The occurrences in Washington D.C. are hard to ignore. The racially charged riots over the summer and attacks the American Democratic at our nation’s capitol on January 6th are both morally reprehensible. The right to gather and peacefully protest is just that, a right. Alternatively, political violence is wrong and needs to be called out on both sides; consistency is vital and to pretend that the violent demonstrations over the summer of 2020 to the winter of 2021 are random outbreaks is a farce. Tensions have been coming to a boil over many years. Voices who have not been heard are lashing out. Distrust in our institutions is as high as it has been since the 60s. Some of the nation’s political leaders have taken the easy route by simply exacerbating tensions for political gain, which is obstructive and intellectually dishonest. This goes for both sides. Nevertheless, hypocrisy channeled through a left leaning media and politicians needed to be called out. But the disrespectful nature in which our political leaders lash at one another has clearly spread to the populace. In the history of human events political conflict is nothing new but is difficult to digest such blatant manipulation when it happens before one’s very eyes and in the greatest nation in world. Additionally, the onslaught of de-platforming by tech company bros is in not only concerning to free speech advocates but will do nothing more than embroil frustrated citizens further. It’s time to stop the trolling and begin the collaborating. The strong assumption is that a large margin of the American people feels this way, and the hope is that leaders within government and technology begin acting like responsible adults.

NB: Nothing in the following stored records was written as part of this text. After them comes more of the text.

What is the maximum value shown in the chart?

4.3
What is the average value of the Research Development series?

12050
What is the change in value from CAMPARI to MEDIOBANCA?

This disrespectful nature of argumentation paired with an inability to recognize opponents as even mildly benevolent forces directly relates to many of the conflicts seen in the agricultural industry over the past few years. The debate on the floor of the assembly during AB 1066 is the pinnacle of disrespectful politics and if one is able to research a recording, it’s worth a view. The antithetical nature of past relationships between leaders representing the disadvantaged communities, environmental justice, resource management and agricultural industries needs to end. As stated in previous articles, the basis of strong relationships is trust. The agricultural industry is ready to perform, and the industry should anticipate respect when it gives respect. Repairing a level of trust will not happen overnight nor will it be easy. Tim Quinn’s favorite line is “War is Easy, Collaboration is Hell.” Obviously, this has nothing to do with actual military conflict, but the essence of the quote is true. And just because one seeks to build upon relationships does not mean that one is kowtowing to unrealistic or damaging demands. Rather, being firm, respectful, and brutally honest with one’s perspective is necessary and should be expected in any civil society.

As the nation and ag industry navigate through a tense era in U.S. history, the most someone can do is concentrate on day-to-day manageable successes and continue to build for a better future for the next generation. This little advocacy group will be here to help members meet that success. As distracting as the news can be the lives and responsibility of all people is in their own hands. And who better to control one’s destiny than oneself?